When you type a command on the console, this "command" - if not a shell builtin command - is also a system file, an executable one. When you type "ls" ALL dirs in your PATH variable are searched in order for an executable called "ls" - at least as long as "ls" wasn't hashed before.

This search means accessing the disc, several times on several directories. If as you wrote you have many processes waiting for I/O, also your shell will have to wait before it can search for your typed command.

Also some commands you type will also want to read and/or write to some file on the disk, adding to the waiting for I/O processes ...

This doesn't add CPU load, but it adds I/O load which also counts in Linux to "total load", why? I think this is just a matter of definition. See http://en.wikipedia.org/wiki/Load_%28computing%29 .

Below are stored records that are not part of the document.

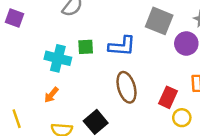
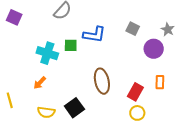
gray square: (159, 21) -> (133, 29), size x0.6
blue L-shape: (122, 46) -> (94, 35), moved
yellow circle: (182, 118) -> (137, 113), moved

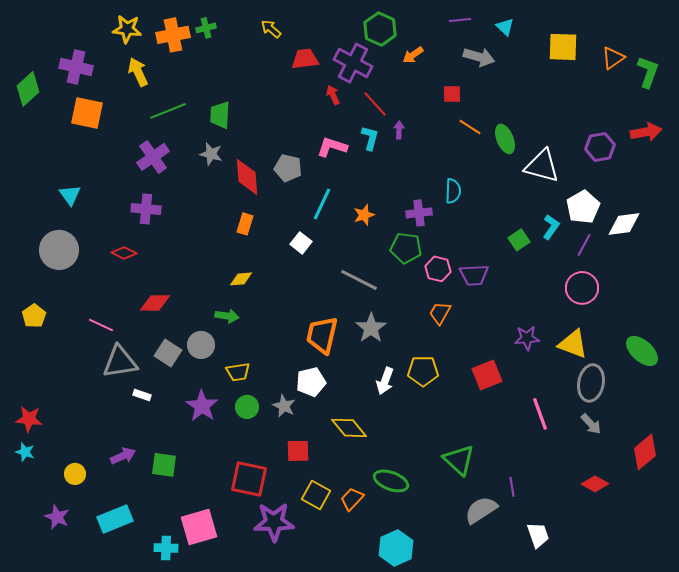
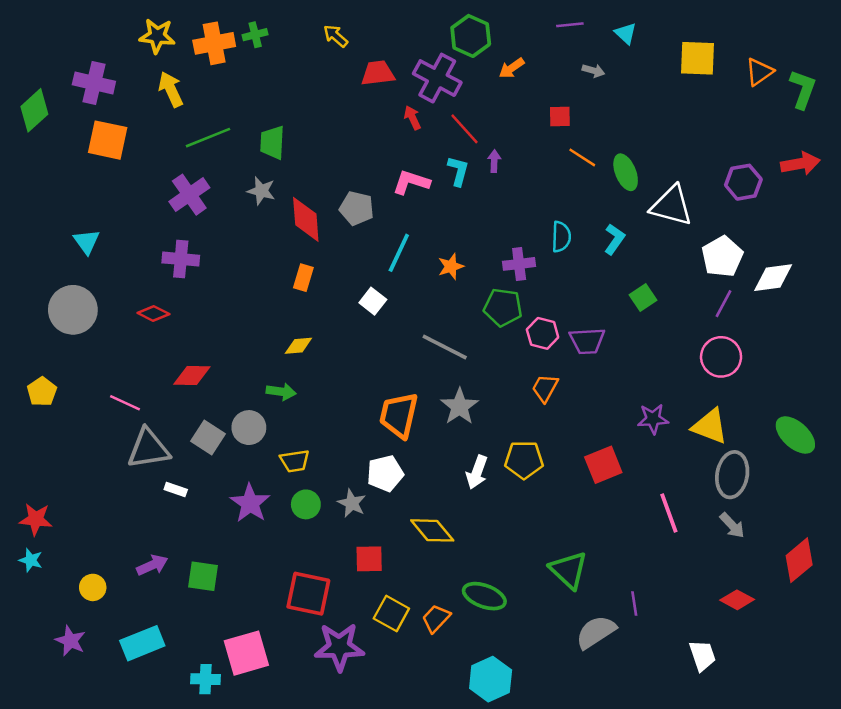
gray arrow: (479, 57) -> (593, 71), size x0.6
cyan L-shape: (551, 227) -> (614, 239), moved
white trapezoid: (538, 535) -> (702, 656), moved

Therefore, distributing your I/O on several discs (not partitions) could improve your performance. Having the system on one disc, and your data on other discs will help. Think also that just starting a new shell makes it search your $HOME for files like .profile, .bashrc and others, and if the disc is busy with many other I/O this can take some time.

rems

Posted 2011-02-14T16:14:29.513

Reputation: 1 850

Command line processing doesn't look at all PATH dirs, some shells (bash) have hashes of previous command locations. If it was the PATH search, this would be a consistent slowness, yet the OP is talking about occasional slowness in a certain system state. – Rich Homolka – 2011-02-15T18:46:58.437

If you read carefully, you will see I mentioned the bash hashing feature at the end of the first paragraph. Second, if the command he is typing is accessing the disc, think of ls or find or any command that does some I/O (and most system commands do some I/O), it will be slow and appear to hang if many others are also doing I/O. – rems – 2011-02-15T19:13:53.797

so basically most commands tend to do a disk access and they may hang due to the same reason the D state processes are stuck? I'm not sure, but setting up a test case should confirm this. – rags – 2011-02-15T21:21:57.703

2

D is uninteruptible sleep. Yes, in theory processes in D state are sleeping and not directly using I/O. But from my experience with processes in this state, it most likely means something is gorked in a device driver. If you have many 'D' state processes, then Something Very Bad(tm) is happening to your OS. This may be spin loops in a driver (wasting CPU cycles), buffers being read and thrown away, whatever. I'd check your system logs and dmesg for any device or device driver errors.

In conclusion, D isn't a natural state, an occasional process might be ignorable, but if you have lots of D procs and are experiencing slowness, you have some spelunking to do.

Rich Homolka

Posted 2011-02-14T16:14:29.513

Reputation: 27 121